**TAREA:**
Enumera todas las vías que, según el texto citado más abajo, han elegido muchas personas consagradas frente a sus problemas.

··· TEXTO CITADO

Las personas consagradas podemos pasar desapercibido las enseñanzas del magisterio, al pensar que hemos superado diversos argumentos o que dichos documentos son más bien dirigidos al pueblo de Dios y no a las personas consagradas. Este puede ser un error originado por una postura de soberbia, de ignorancia. Pero creo que en nuestro tiempo este error, el de ignorar el Magisterio de la Iglesia, puede estar originado por una postura de desesperanza total. Las dificultades por las que pasa la vida consagrada han dejado una huella profunda en el ánimo de las personas. Muchas de ellas, heridas en lo más íntimo de su sensibilidad por estas circunstancias, están postradas de frente a dicho problemas y han elegido la vía de la resignación, del acomodamiento a las circunstancias y de la huída. Para ellos, así piensan, el magisterio no tiene ya nada nuevo que decirles. Lo único que causa en sus almas es un poco de desconsuelo y de amargura. Es mejor dejar pasar, que aventurarse al cambio, No se cree y o se espera nada nuevo.

······
··· DATOS PROPORCIONADOS

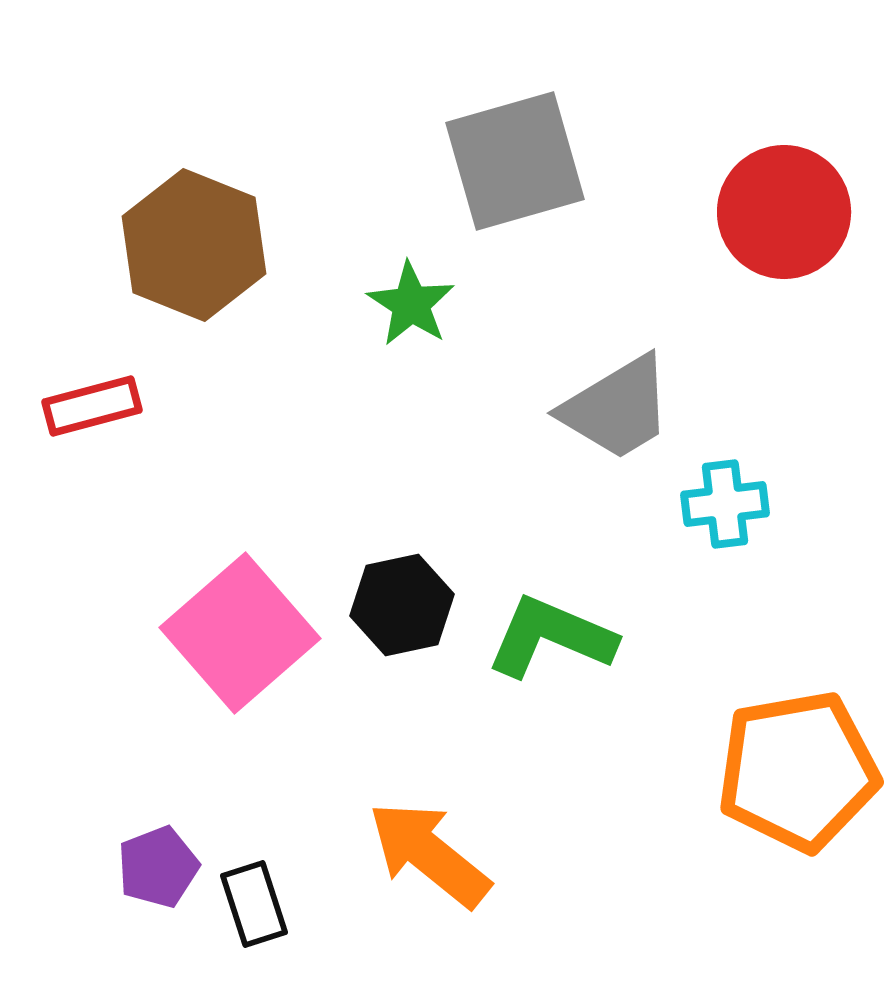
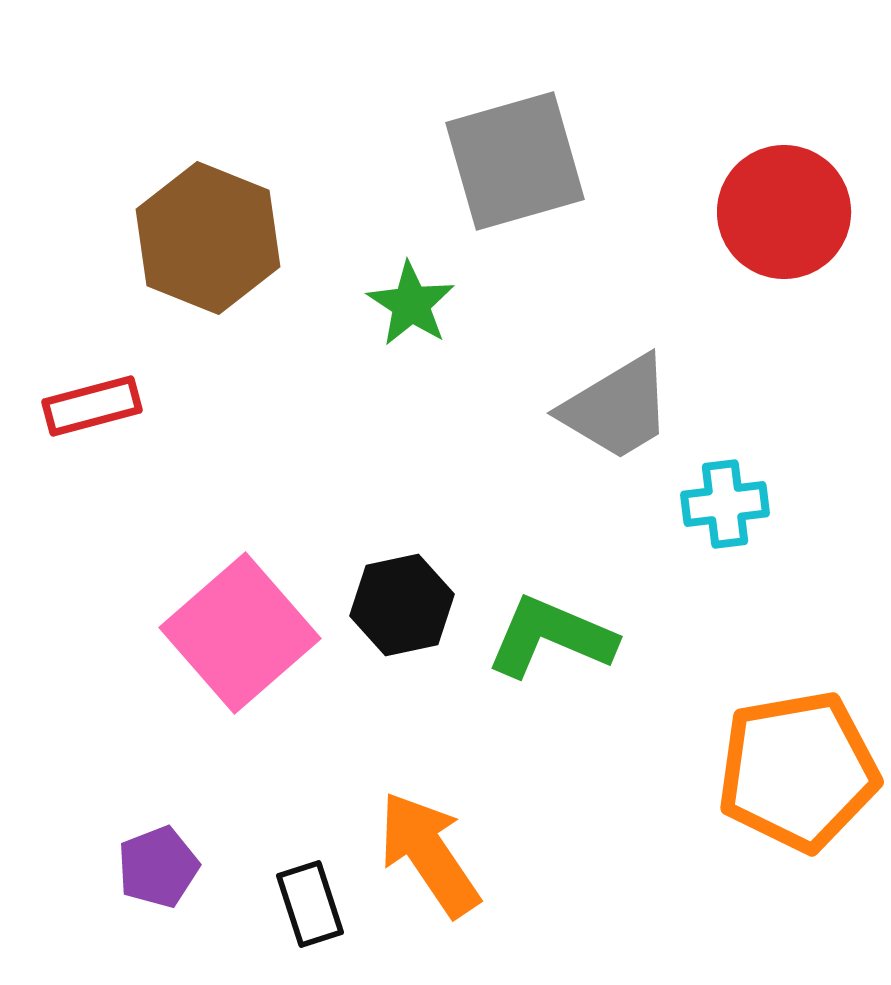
brown hexagon: moved 14 px right, 7 px up
orange arrow: rotated 17 degrees clockwise
black rectangle: moved 56 px right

······

**RESPUESTA ESCRITA:**
- la resignación
- el acomodamiento a las circunstancias
- la huída